Bidang semantik meliputi kemampuan anak dalam
memahami ujaran lawan bicaranya, seperti kemampuan memahami makna kata yang diucapkan
oleh lawan bicaranya. Dari mulai usia dua tahun seorang anak sudah mampu
memahami beberapa kosa kata yang di ucapkan lawan bicaranya. Salah satu
golongan kosakata yang dikuasai oleh anak adalah golongan kelas kata nomina
terutama yang akrab dengan tempat tinggalnya.

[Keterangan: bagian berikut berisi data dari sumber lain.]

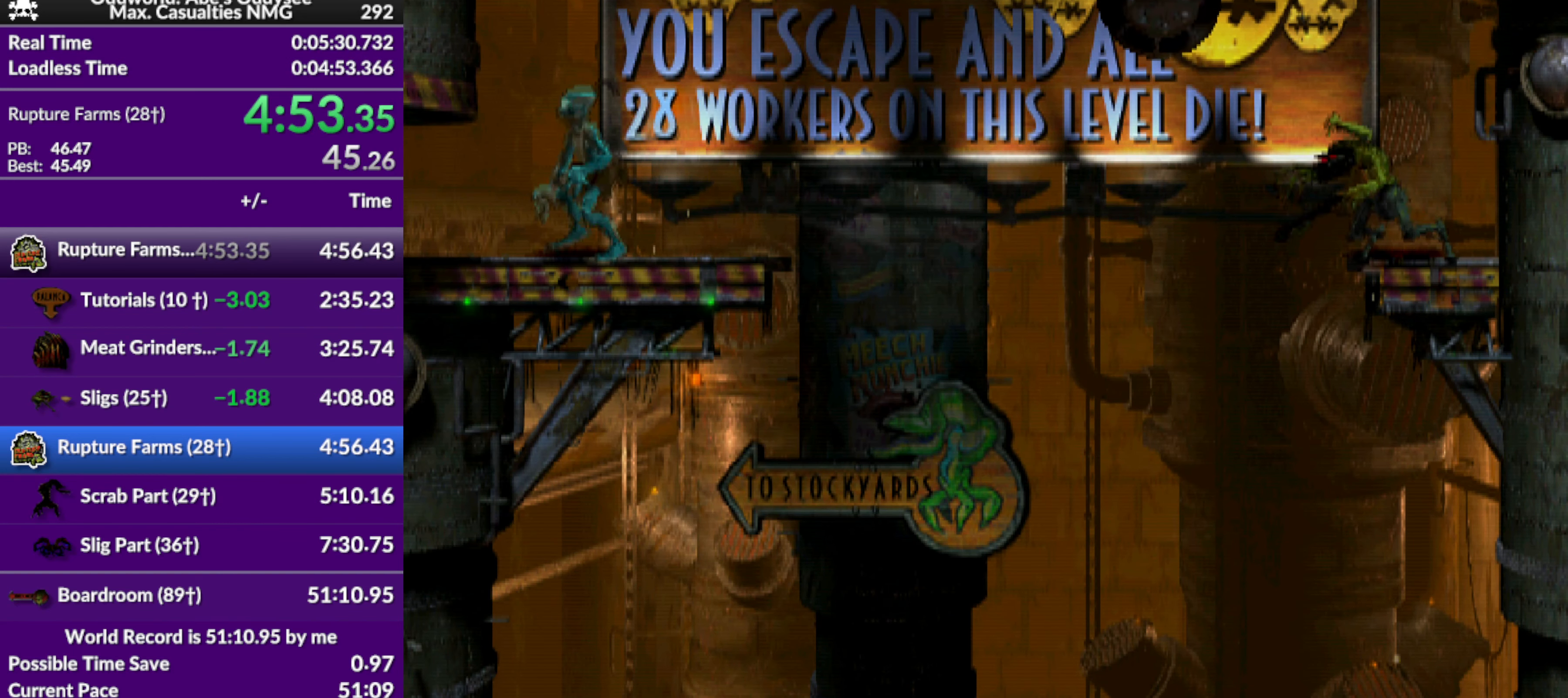
{"buttons": ["CROSS"], "left_stick": "center", "events": [[300, "DPAD_LEFT", "up"], [334, "CROSS", "up"], [367, "R1", "up"], [500, "CROSS", "down"]]}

Apabila seorang anak menggunakan
ujaran-ujaran yang bentuk-bentuknya benar, ini belum berarti ia telah menguasai
bahasa pertamanya itu, karena dapat saja ia memberi arti yang lain pada
kalimat-kalimat yang diucapkanya itu. Namun sebaliknya ada juga kecendurungan,
walaupun seorang anak sudah memahami tentang arti suatu kata tetapi ia
mengucapkan kosa kata tersebut menjadi berbeda atau tidak sesuai dengan
kosakata yang sebenarnya.
Berkaitan dengan pemerolehan kata
secara semantis, terdapat beberapa teori mengenai proses pemerolehan semantik,
yakni: (a) teori hipotesis fitur semantik, (b) teori hipotesis
hubungan-hubungan gramatikal, (c) teori hipotesis generalisasi dan (d) teori
hipotesis primitif universal.
1) Teori
Hipotesis Fitur Semantik
Menurut beberapa ahli psikologi perkembangan,
anak-anak memperoleh makna suatu kata dengan cara menguasai fitur-fitur
semantik kata itu satu persatu sampai semua fitur semantik itu dikuasai,
seperti yang dikuasai oleh orang dewasa (Mc. Neil, 1970, Clark, 1977 dalam
Chaer, 2009 : 195). Clark memberi contoh, pada mulanya anak-anak yang berbahasa
Inggris menyebut semua binatang berkaki empat doggie atau kitty karena
pada mulanya anak-anak itu hanya menguasai beberapa fitur semantik saja, yakni
[+human], [+animal], dan [+four legs]. Lama-kelamaan fitur-fitur semantik lain
juga dikuasai sehingga pada umur tertentu anak-anak dapat membedakan doggi dan kitty. Asumsi-asumsi yang menjadi dasar
hipotesis fitur-fitur semantik adalah:
a) Fitur-fitur makna yang digunakan anak-anak dianggap sama dengan
beberapa fitur makna yang digunakan oleh orang dewasa.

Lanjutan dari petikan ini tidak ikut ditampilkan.